Auch aggressive Energie sei erst einmal etwas ganz Natürliches. Ein Überlebenstool, auch im Sinne der Verteidigung. „Erst im Laufe unserer Kindheit lernen wir, die Bedürfnisse anderer zu erkennen und von den ­eigenen zu unterscheiden“, sagt Inés Brock-Harder. Hinzu komme die ­Fähigkeit, die Perspektive zu wechseln. Mit etwa dreieinhalb Jahren ­seien Kinder in der Lage, empathisch zu reagieren.

Dieses Wissen ist ein Trost für alle Eltern, deren Kinder sonntagmorgens um halb sechs die erste Auseinandersetzung vom Zaun brechen. Mütter und Väter fragen dann: „Könnt ihr euch nicht einfach mal vertragen?!“ Nein, können sie nicht. Denn Streit wappnet fürs Leben. Er ermöglicht, die Gefühle und Bedürfnisse des Gegenübers zu verstehen. „Konflikte sind ein Übungsfeld und helfen dabei, Frustrationstoleranz zu erwerben. Kinder lernen so, ihre Bedürfnisse aufzuschieben“, meint Inés Brock-­Harder.

Beobachtungsstudien fanden he­raus, dass sich Geschwisterkinder bis zu acht Mal in der Stunde streiten. ­Eltern kann das in den Wahnsinn treiben.
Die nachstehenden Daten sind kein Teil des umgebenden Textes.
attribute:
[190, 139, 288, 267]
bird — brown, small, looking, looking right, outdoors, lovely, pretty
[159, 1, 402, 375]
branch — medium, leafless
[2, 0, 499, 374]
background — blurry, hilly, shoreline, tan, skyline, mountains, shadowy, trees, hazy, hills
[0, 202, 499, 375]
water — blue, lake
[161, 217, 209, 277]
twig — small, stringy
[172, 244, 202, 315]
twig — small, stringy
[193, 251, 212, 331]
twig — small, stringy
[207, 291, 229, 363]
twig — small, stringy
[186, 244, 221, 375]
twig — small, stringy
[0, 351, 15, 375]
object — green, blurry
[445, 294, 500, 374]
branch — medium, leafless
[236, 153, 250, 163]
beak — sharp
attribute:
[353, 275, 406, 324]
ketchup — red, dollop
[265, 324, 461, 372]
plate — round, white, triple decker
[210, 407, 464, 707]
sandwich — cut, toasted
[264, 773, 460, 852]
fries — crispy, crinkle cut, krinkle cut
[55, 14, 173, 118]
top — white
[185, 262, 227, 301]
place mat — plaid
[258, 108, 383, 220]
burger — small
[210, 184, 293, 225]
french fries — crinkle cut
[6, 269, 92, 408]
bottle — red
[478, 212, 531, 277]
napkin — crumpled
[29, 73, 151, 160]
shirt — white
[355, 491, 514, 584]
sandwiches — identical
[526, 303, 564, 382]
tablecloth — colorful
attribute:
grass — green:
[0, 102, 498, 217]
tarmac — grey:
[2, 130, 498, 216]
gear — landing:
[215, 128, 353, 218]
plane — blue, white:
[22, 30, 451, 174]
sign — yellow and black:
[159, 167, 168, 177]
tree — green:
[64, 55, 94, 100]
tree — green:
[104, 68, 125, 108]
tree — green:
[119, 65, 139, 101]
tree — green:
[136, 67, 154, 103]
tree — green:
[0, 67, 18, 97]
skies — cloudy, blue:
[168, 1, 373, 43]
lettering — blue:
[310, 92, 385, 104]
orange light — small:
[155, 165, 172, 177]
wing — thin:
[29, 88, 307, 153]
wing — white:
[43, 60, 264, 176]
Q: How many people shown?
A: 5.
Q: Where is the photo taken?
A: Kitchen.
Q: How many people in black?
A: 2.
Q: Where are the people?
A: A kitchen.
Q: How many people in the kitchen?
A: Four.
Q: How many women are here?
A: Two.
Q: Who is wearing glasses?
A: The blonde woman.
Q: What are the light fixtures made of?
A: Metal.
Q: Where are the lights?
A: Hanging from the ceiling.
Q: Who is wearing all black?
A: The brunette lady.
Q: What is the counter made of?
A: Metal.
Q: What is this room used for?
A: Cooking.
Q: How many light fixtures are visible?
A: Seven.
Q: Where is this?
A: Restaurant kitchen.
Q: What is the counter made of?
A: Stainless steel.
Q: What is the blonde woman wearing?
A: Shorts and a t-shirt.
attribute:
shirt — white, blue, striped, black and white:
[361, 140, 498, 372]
Dabei ist ihre wichtigste ­Rolle nicht, den Streit zu schlichten – sondern sich erst einmal zurückzuhalten. „Wir wissen aus der Forschung, dass Kinder konfliktfreier miteinander agieren, wenn die Eltern nicht anwesend sind. Weil sie dann wissen, dass sie das irgendwie für sich lösen müssen. Ich würde mir wünschen, dass Eltern nicht sofort aufspringen, sondern sich in die Konflikte ihrer Kinder nur involvieren lassen, wenn es tatsächlich einen erwachsenen Streitschlichter braucht“, sagt Inés Brock-Harder.

Erst einmal beobachten – vielleicht die schwierigste Übung. Nicola Schmidt, Erziehungsexpertin und Autorin, meint, dass Kinder das sozial­verträgliche Lösen von Konflikten von uns Erwachsenen lernen müssen. „Wenn jemand seelisch oder körperlich verletzt wird, müssen wir eingreifen. Ich sage zu meinen Kindern: ‚Stopp! Ihr müsst euch nicht mögen, aber respektieren. Ich erlaube das nicht.‘ Familien brauchen so­ziale Regeln. Beleidigen ist weder verbal noch körperlich oder mit Blicken erlaubt“, sagt die 46-Jährige.

Keine Schiedsrichter

Wer als Elternteil die Rolle eines Schiedsrichters übernimmt, hat schon verloren. Es gehe darum zu fragen: Was ist hier los? Woher kommt der Druck? Was brauchen wir, um friedlich zusammenzuleben? ­Nicole Schmidt: „Dann lasse ich beide Kinder erzählen, was nach ihrer Ansicht zum Streit geführt hat, ohne ­einer Partei recht zu geben. Ich spiegele, was sie sagen: ‚Ah, Tom, du bist sauer, weil du die Decke zum Höhlebauen gebraucht hast.‘ ‚Und du, Lisa, findest, dass das keine Höhlenbau-­Decke ist. Verstehe.‘ Wenn alle sich beruhigt haben, sich gehört fühlen und verstanden haben, wie der an­dere die Situation sieht, wird überlegt: Wie lösen wir die Situation?“ So könnte Tom seine Höhle beispiels­weise mit einer anderen Decke bauen oder Lisa sie ihm ausnahmsweise ausleihen.

„Eigentlich müsste man immer auch gucken, wie viel Zeit sich Geschwister vertragen, wie oft sie mit­einander spielen – so setzt man Auseinandersetzungen in ein realis­tisches Verhältnis“, sagt Inés Brock­-Harder. Die Psychotherapeutin ­würde sich eher wundern, wenn Geschwister nicht streiten. Das könnte nämlich bedeuten, es ist nicht erlaubt. „Das wäre eine Unterdrückung von Gefühlen, was für die Entwicklung nicht gut ist. Streit gehört dazu, er ist wichtig – und im Lebensverlauf ändert er sich auch.“ Die gute Nachricht: Die Streitkultur entwickelt sich mit zunehmender Reife. Und egal, wie oft man sich in der Kindheit um den Ball gezofft hat: Die meisten Geschwister bleiben lebenslang enge Vertraute.


Quellen:

  • Feinberg M, Solmeyer A, McHale S: The Third Rail of Family Systems: Sibling Relationships, Mental and Behavioral Health, and Preventive Intervention in Childhood and Adolescence. Clinical Child and Family Psychology Review: https://www.ncbi.nlm.nih.gov/... (Abgerufen am 16.05.2023)
  • Interview mit Erziehungsexpertin Nicola Schmidt am 15.03.2023.

  • Interview mit Psychotherapeutin Dr. Inés Brock-Harder am 14.03.2023.